Verse like this is popular nowadays. (And perhaps we have John Ashbery to thank for that. But he will have to wait for a future post.) Such verse creates the illusion of being poetical, a false feeling that something special is happening. But it wholly lacks unity. It is a string of sentences, a string of phrases, and once a phrase is passed there is no need to keep it in mind. Again, there is the narrative line on which the phrases and sentences hang; but, as said, narrative does not in itself generate unity.

Now, you may say, what about The Waste Land or Naked Lunch and their being broken into episodes? Is this not the same thing, only the episodes are much smaller? Except that these episodes are so small they no longer participate in meaning making. Does the phrase "songs altered by death" have any real meaning? You can take the various episodes of The Waste Land and Naked Lunch and show how they are all pointing toward commonalities, how they build upon each other, how they all work to a generated shared effect. With such as Blatty's verse, however, it is just a string of thoughts that pass by – in the shallowest of manners – that but sound poetic. That is: It does not read poetic, it only sounds it. There is nothing being generated as you move from one phrase to the next. And that is all the reader is asked to do: move from one to the next.

                                        When they judged me
 
bloody enough, we went for chai at a shack by the roadside,
a statue of St. George in a glass case spoke.

A return to the idea of narrative, but the statue, again, has nothing to do with nothing. I have to ask a very simple question: Why is it in the verse? Is there an answer beyond "that's what came to mind next"?
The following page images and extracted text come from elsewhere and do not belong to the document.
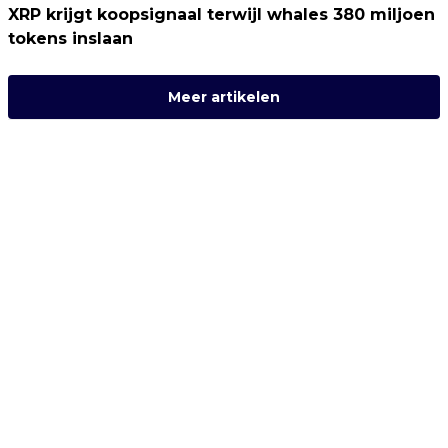
XRP krijgt koopsignaal terwijl whales 380 miljoen
tokens inslaan
Meer artikelen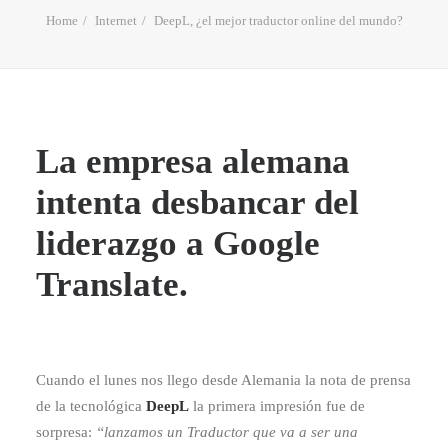
Home
Internet
DeepL, ¿el mejor traductor online del mundo?
La empresa alemana
intenta desbancar del
liderazgo a Google
Translate.
Cuando el lunes nos llego desde Alemania la nota de prensa
de la tecnológica
DeepL
la primera impresión fue de
sorpresa:
“lanzamos un Traductor que va a ser una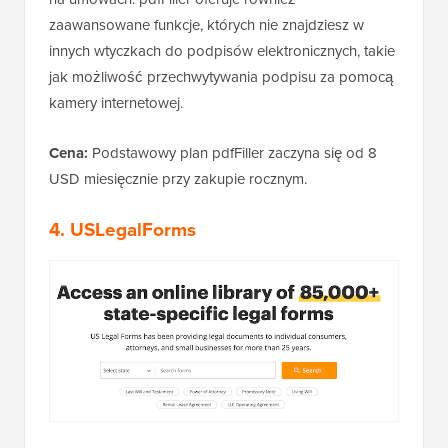
zaawansowane funkcje, których nie znajdziesz w
innych wtyczkach do podpisów elektronicznych, takie
jak możliwość przechwytywania podpisu za pomocą
kamery internetowej.
Cena:
Podstawowy plan pdfFiller zaczyna się od 8
USD miesięcznie przy zakupie rocznym.
4. USLegalForms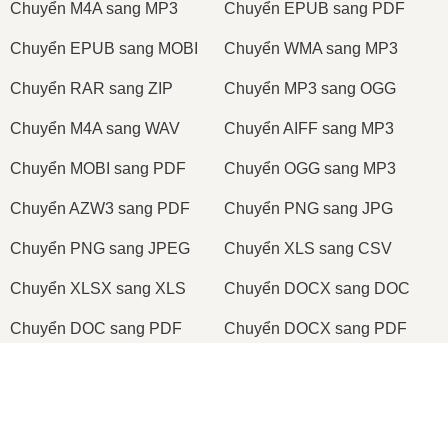
Сhuyển M4A sang MP3
Сhuyển EPUB sang PDF
Сhuyển EPUB sang MOBI
Сhuyển WMA sang MP3
Сhuyển RAR sang ZIP
Сhuyển MP3 sang OGG
Сhuyển M4A sang WAV
Сhuyển AIFF sang MP3
Сhuyển MOBI sang PDF
Сhuyển OGG sang MP3
Сhuyển AZW3 sang PDF
Сhuyển PNG sang JPG
Сhuyển PNG sang JPEG
Сhuyển XLS sang CSV
Сhuyển XLSX sang XLS
Сhuyển DOCX sang DOC
Сhuyển DOC sang PDF
Сhuyển DOCX sang PDF
Сhuyển PDF sang JPG
Сhuyển PDF sang PNG
×
Сhuyển TIFF sang PDF
Сhuyển PNG sang ICO
Now Playing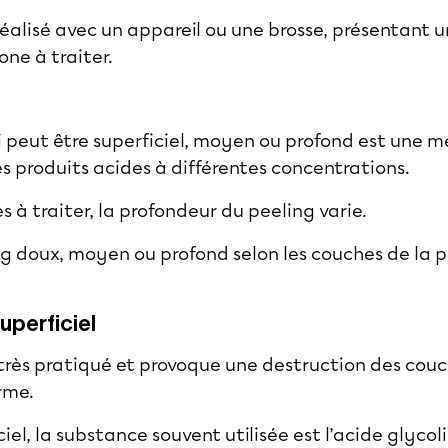
réalisé avec un appareil ou une brosse, présentant 
one à traiter.
ui peut être superficiel, moyen ou profond est une m
s produits acides à différentes concentrations.
 à traiter, la profondeur du peeling varie.
ng doux, moyen ou profond selon les couches de la 
uperficiel
très pratiqué et provoque une destruction des couch
erme.
ciel
, la substance souvent utilisée est l’acide gly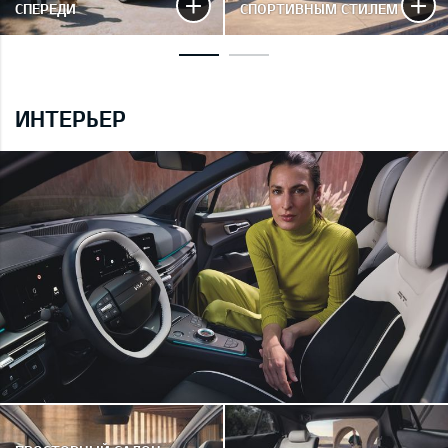
СПЕРЕДИ
СПОРТИВНЫМ СТИЛЕМ
ИНТЕРЬЕР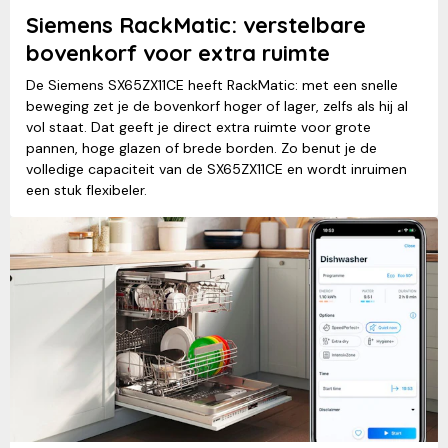
Siemens RackMatic: verstelbare
bovenkorf voor extra ruimte
De Siemens SX65ZX11CE heeft RackMatic: met een snelle
beweging zet je de bovenkorf hoger of lager, zelfs als hij al
vol staat. Dat geeft je direct extra ruimte voor grote
pannen, hoge glazen of brede borden. Zo benut je de
volledige capaciteit van de SX65ZX11CE en wordt inruimen
een stuk flexibeler.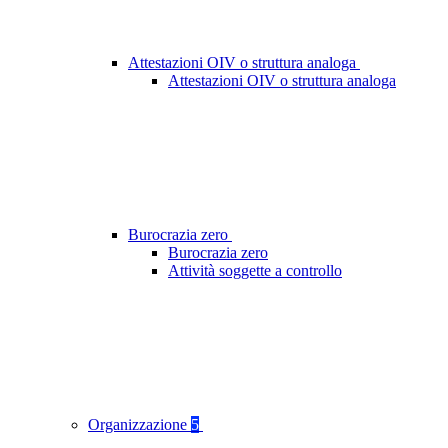
Attestazioni OIV o struttura analoga
Attestazioni OIV o struttura analoga
Burocrazia zero
Burocrazia zero
Attività soggette a controllo
Organizzazione
5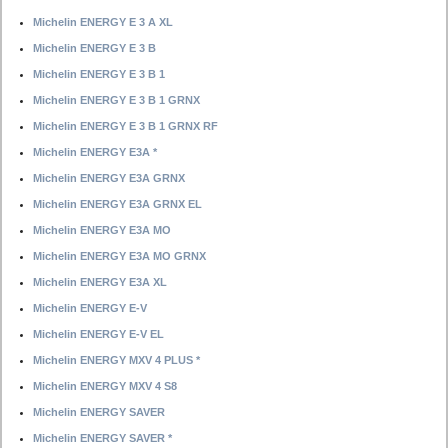
Michelin ENERGY E 3 A XL
Michelin ENERGY E 3 B
Michelin ENERGY E 3 B 1
Michelin ENERGY E 3 B 1 GRNX
Michelin ENERGY E 3 B 1 GRNX RF
Michelin ENERGY E3A *
Michelin ENERGY E3A GRNX
Michelin ENERGY E3A GRNX EL
Michelin ENERGY E3A MO
Michelin ENERGY E3A MO GRNX
Michelin ENERGY E3A XL
Michelin ENERGY E-V
Michelin ENERGY E-V EL
Michelin ENERGY MXV 4 PLUS *
Michelin ENERGY MXV 4 S8
Michelin ENERGY SAVER
Michelin ENERGY SAVER *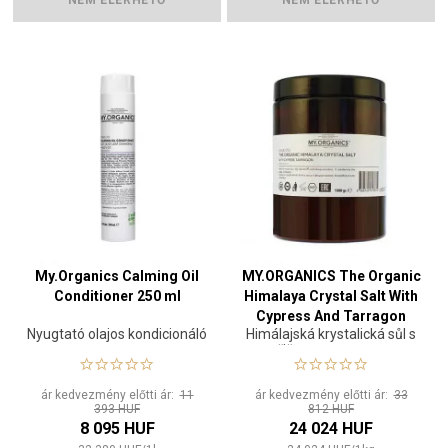
My.Organics Calming Oil
MY.ORGANICS The Organic
Conditioner 250 ml
Himalaya Crystal Salt With
Cypress And Tarragon
Nyugtató olajos kondicionáló
Himálajská krystalická sůl s
1000 g
cypřišem a estragonem
ár kedvezmény előtti ár:
11
ár kedvezmény előtti ár:
33
393 HUF
812 HUF
8 095 HUF
24 024 HUF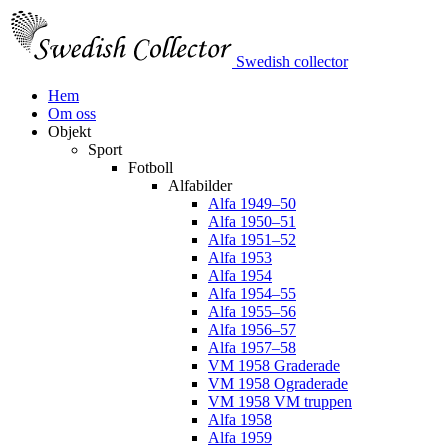
Swedish collector
Hem
Om oss
Objekt
Sport
Fotboll
Alfabilder
Alfa 1949–50
Alfa 1950–51
Alfa 1951–52
Alfa 1953
Alfa 1954
Alfa 1954–55
Alfa 1955–56
Alfa 1956–57
Alfa 1957–58
VM 1958 Graderade
VM 1958 Ograderade
VM 1958 VM truppen
Alfa 1958
Alfa 1959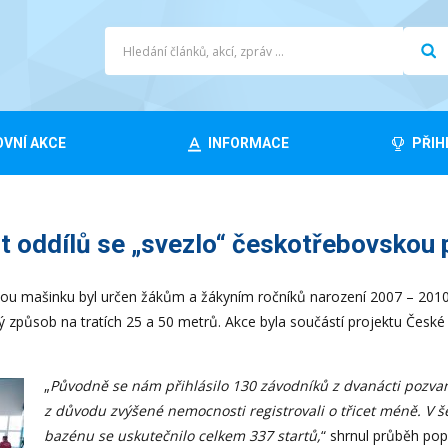
VNÍ AKCE
INFORMACE
PŘIH
 oddílů se „svezlo“ českotřebovskou 
kou mašinku byl určen žákům a žákyním ročníků narození 2007 – 2010.
ný způsob na tratích 25 a 50 metrů. Akce byla součástí projektu České
„
Původně se nám přihlásilo 130 závodníků z dvanácti pozvan
z důvodu zvýšené nemocnosti registrovali o třicet méně. V 
bazénu se uskutečnilo celkem 337 startů,
“ shrnul průběh pop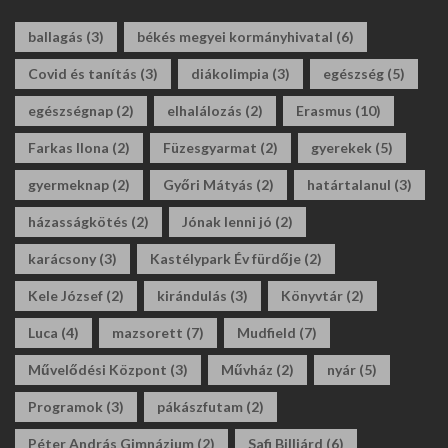
ballagás
(3)
békés megyei kormányhivatal
(6)
Covid és tanítás
(3)
diákolimpia
(3)
egészség
(5)
egészségnap
(2)
elhalálozás
(2)
Erasmus
(10)
Farkas Ilona
(2)
Füzesgyarmat
(2)
gyerekek
(5)
gyermeknap
(2)
Győri Mátyás
(2)
határtalanul
(3)
házasságkötés
(2)
Jónak lenni jó
(2)
karácsony
(3)
Kastélypark Év fürdője
(2)
Kele József
(2)
kirándulás
(3)
Könyvtár
(2)
Luca
(4)
mazsorett
(7)
Mudfield
(7)
Művelődési Központ
(3)
Művház
(2)
nyár
(5)
Programok
(3)
pákászfutam
(2)
Péter András Gimnázium
(2)
Safi Billiárd
(6)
There is no need in continuing through Batty's verse, as I have made my point. And if you read on you will see how phrases – that sound pretty and poetic – are trotted out one after another, without any effort made toward generating a whole, generating an effect – other than the same effect one gets looking out the window of moving vehicle, only without anything passed by having any great significance. There are no moments of "that's a beautiful scene"; there are only instances of "skinny dogs," "model trains," "dead kingfishers," moments so brief and insubstantial they exist only as shallow, meaningless, transience. Things on which nothing depends.

There is no unity, there is no single impression, there is, I would argue, no real impression at all. There is no generated effect, except for that it sounds poetic. Lots of "poetic" phrases that doesn't seem to add up to much. And that is the ultimate question here: What does it add up to?